Davies v. Hanel Lumber Co.

676 P.2d 946 | Or. Ct. App. | 1984

BUTTLER, P. J.

Claimant appeals a decision of the Workers’ Compensation Board, which denied both his aggravation claim against Hanel Lumber Co. (Hanel) and its carrier, Argonaut Insurance Co., and his new injury claim against Universal Drywall (Universal) and its carrier, SAIF. On de novo review, we find that claimant has met his burden of establishing that he suffered a new injury, and reverse.

Claimant was injured initially at Hanel in September, 1974, when he jumped off of a log and twisted his right knee. He underwent surgery, which relieved his symptoms, and was released to return to work in January, 1975. No permanent disability was awarded as a result of that injury. He testified that his right knee continued to hurt for about one year after the surgery and then became symptom free until he went to work for Universal in June, 1979. During the intervening years, he engaged in a variety of jobs involving heavy labor. Claimant alleges that, on November 28, 1979, while working for Universal, he picked up a sheet of wallboard and felt pain in his right knee. He was treated for a twisted right knee on that date.

Universal’s contention, apparently accepted by the referee and the Board, is that claimant failed to establish that he was actually employed by Universal on November 28,1979, the date shown on the claim form as the date he was injured. On January 2,1980, Universal responded to the portion of the form which asks, “Did the injury happen during the course of employment?”, by stating “Yes.” The only additional comment by Universal was, “We would like to know whether or not this is an old injury.” On March 5,1980, SAIF denied the claim, stating that claimant’s condition was related to a preexisting injury. At no time before the hearing on January 19, 1981, did Universal assert that the accident had not occurred or that claimant was not employed by Universal on the date in question.

At the hearing, Mr. Erickson, Universal’s general manager, testified that claimant’s last day of work with Universal was November 19, 1979. The basis for that testimony was that he had a time card for claimant on November 18 and 19, but none for any time thereafter. Erickson brought to the hearing only the time cards for the 18th and 19th and no *38other evidence relating to claimant’s employment. He admitted that he keeps in his office a dispatch sheet that would show claimant’s name opposite any job to which he was assigned and would show whether he was working on the date in question. He did not state whether he consulted that record prior to testifying. Further, neither he nor any other representative of Universal attempted to explain why claimant would not have been working on that date; there is no evidence that he had been fired or that he had quit.

One plausible explanation for the failure for there to be any time cards for an extended period of time is contained in claimant’s somewhat confused testimony, in which he states that he took a vacation to go elk hunting before the accident. When he came back to work, he started working on a new apartment that required a new time card, was injured and never filled out the time card.

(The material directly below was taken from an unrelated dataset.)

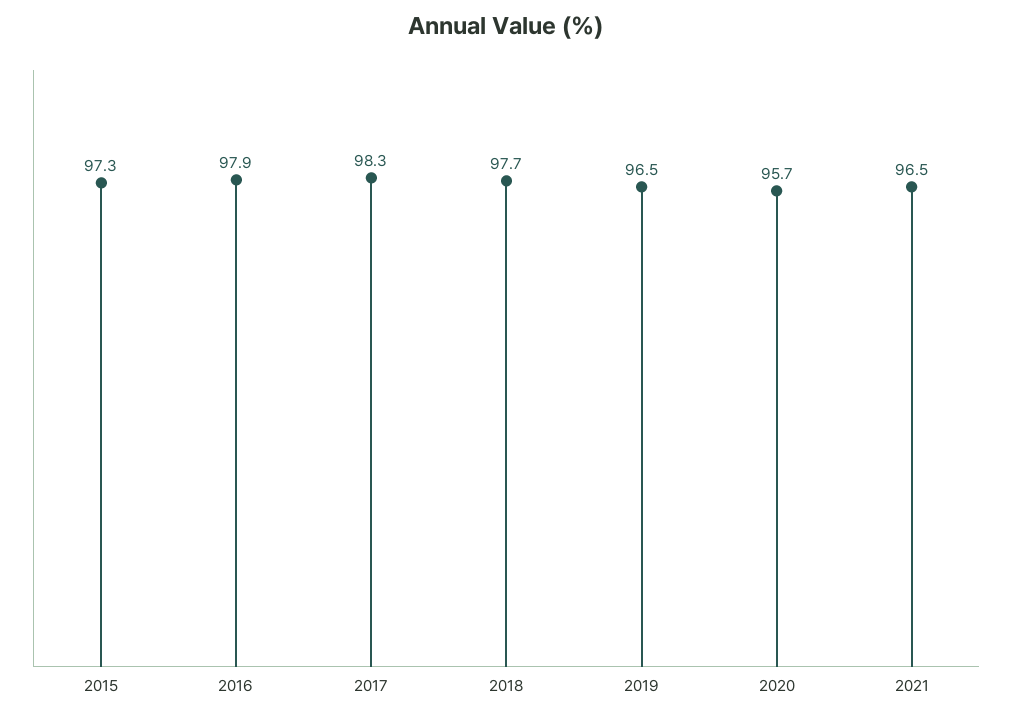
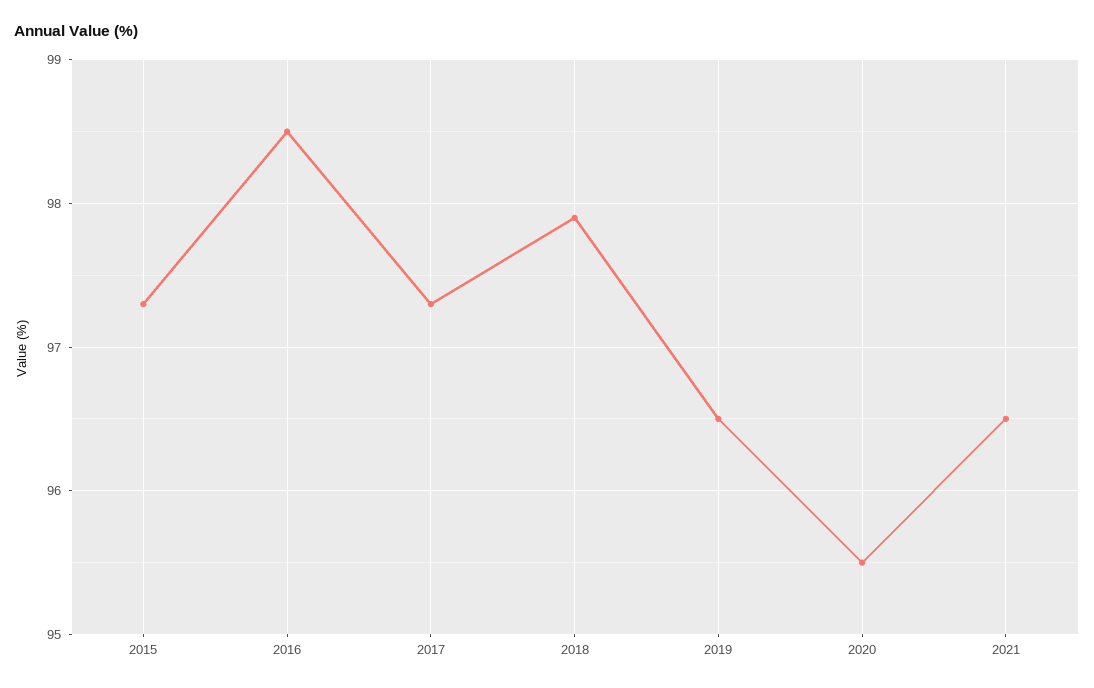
2016: 97.9 -> 98.5
2017: 98.3 -> 97.3
2018: 97.7 -> 97.9
2020: 95.7 -> 95.5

Claimant was confused during his testimony as to the dates in question. For that reason, the referee felt that his testimony is hard to believe. Although we defer to the referee with respect to findings of credibility, where, as here, that finding or conclusion is based on an objective evaluation of the substance of a witness’ testimony, the referee has no greater advantage in making that assessment than we do on de novo review. It appears to us that the claimant’s confusion over dates is understandable, because he had no reason before the hearing to believe that the employer would deny that he had worked on the date in question. The hearing occurred over a year after the accident, and it is understandable that claimant would have been confused when he was suddenly confronted with employer’s denial that he was employed on the day in question. In spite of his confusion, claimant’s testimony, from an objective standpoint, impresses us as more credible than that of Mr. Erickson, who did not consult the record that would have answered the question, brought inadequate documentation to the hearing and offered no explanation why claimant would not have been working on the day he said he was injured. Universal’s argument is weakened further by the fact that shortly after the accident it stated that the accident had occurred at work; four months after the accident it denied the claim, not because claimant did not work on that date, but because claimant’s disability was the result of a preexisting injury.

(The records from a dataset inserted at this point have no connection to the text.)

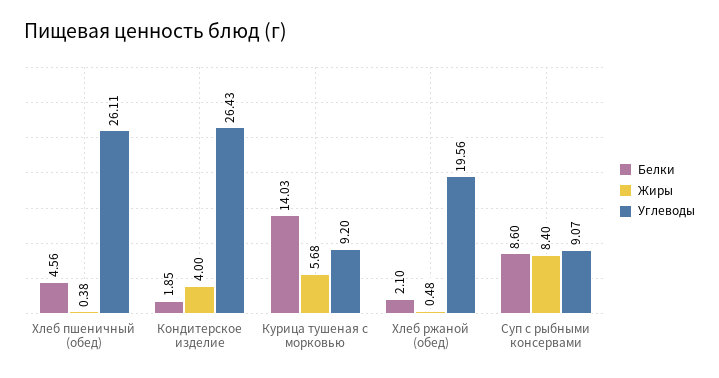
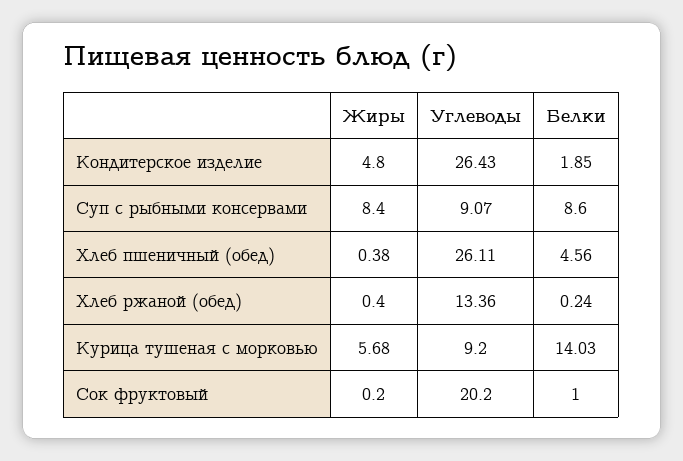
Жиры, Кондитерское изделие: 4 -> 4.8
Белки, Хлеб ржаной (обед): 2.1 -> 0.24
Жиры, Хлеб ржаной (обед): 0.48 -> 0.4
Углеводы, Хлеб ржаной (обед): 19.56 -> 13.36
Жиры, Сок фруктовый: none -> 0.2
Углеводы, Сок фруктовый: none -> 20.2
Белки, Сок фруктовый: none -> 1

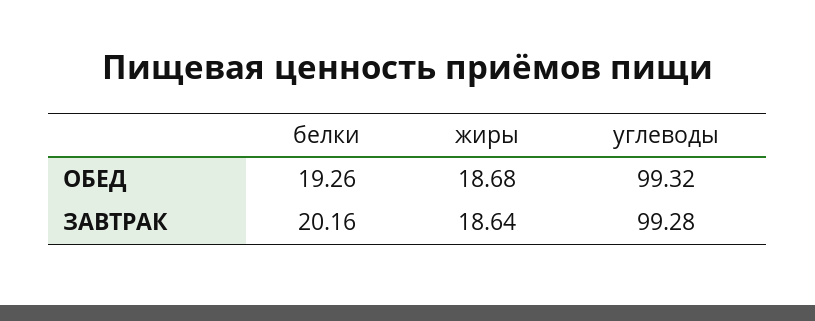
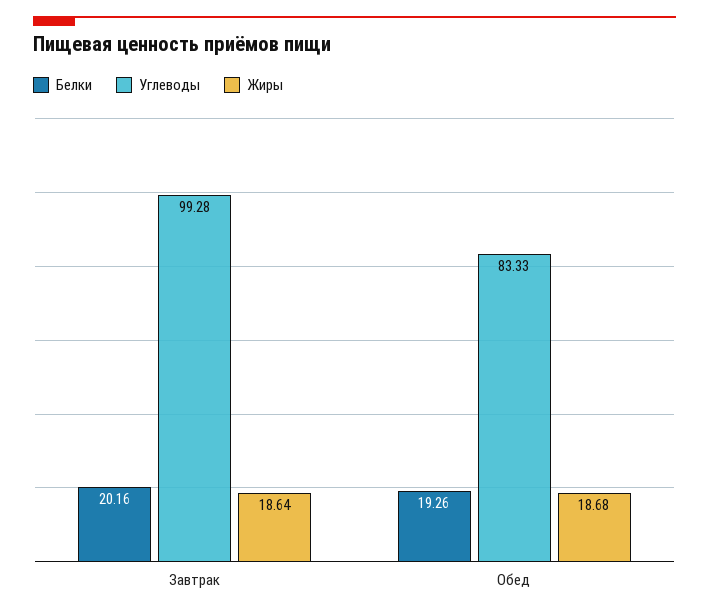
углеводы, ОБЕД: 99.32 -> 83.33

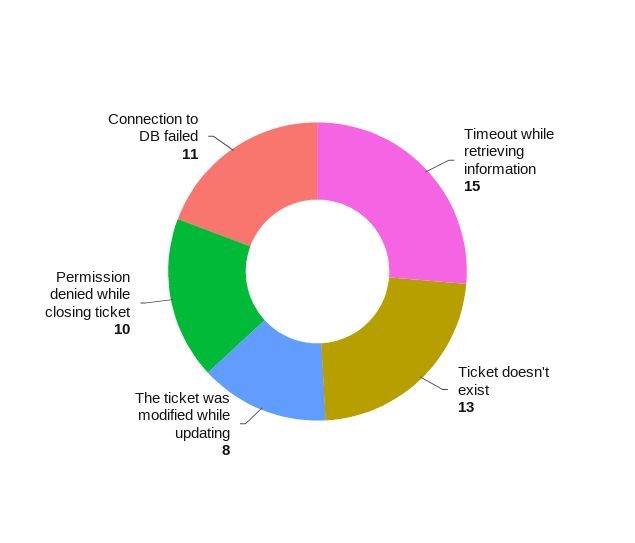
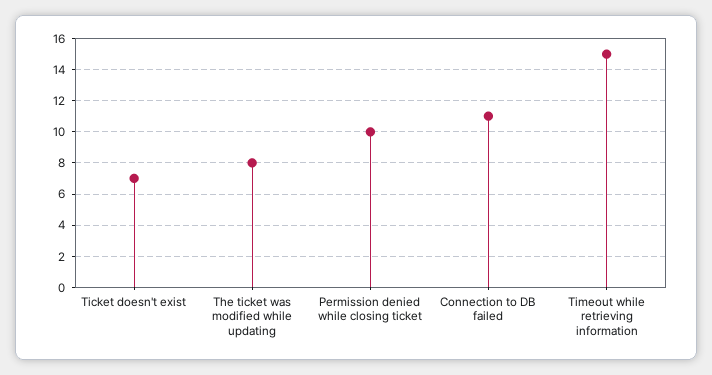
Ticket doesn't exist: 13 -> 7

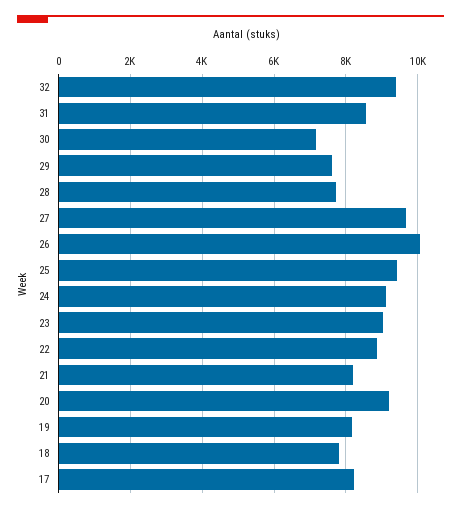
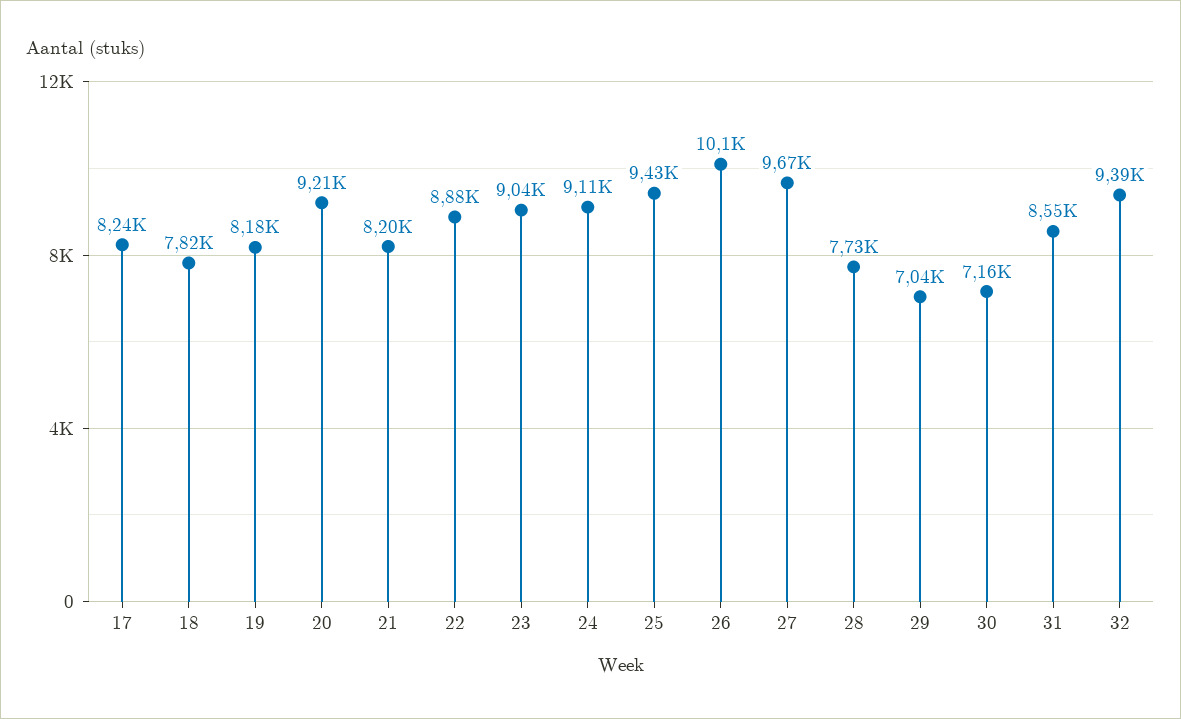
29: 7600 -> 7040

*39It is reasonable to conclude that, if claimant had not been employed by Universal for over a week prior to the date when he claims to have been injured, Universal would have denied that the injury occurred during claimant’s employment. It is also reasonable to expect an employer to raise the question prior to the hearing and to bring its relevant records, solely within its control, to the hearing to support its surprise defense.

The preponderance of the evidence establishes that claimant did sustain an accident while he was employed by Universal on November 28, 1979, and that that job-related accident independently contributed to claimant’s disability. He has sustained a new injury at Universal for which SAIF is responsible. Boise Cascade Corp. v. Starbuck, 296 Or 238, 675 P2d 1044 (1984).

Reversed and remanded with instructions to order acceptance of the claim for new injury.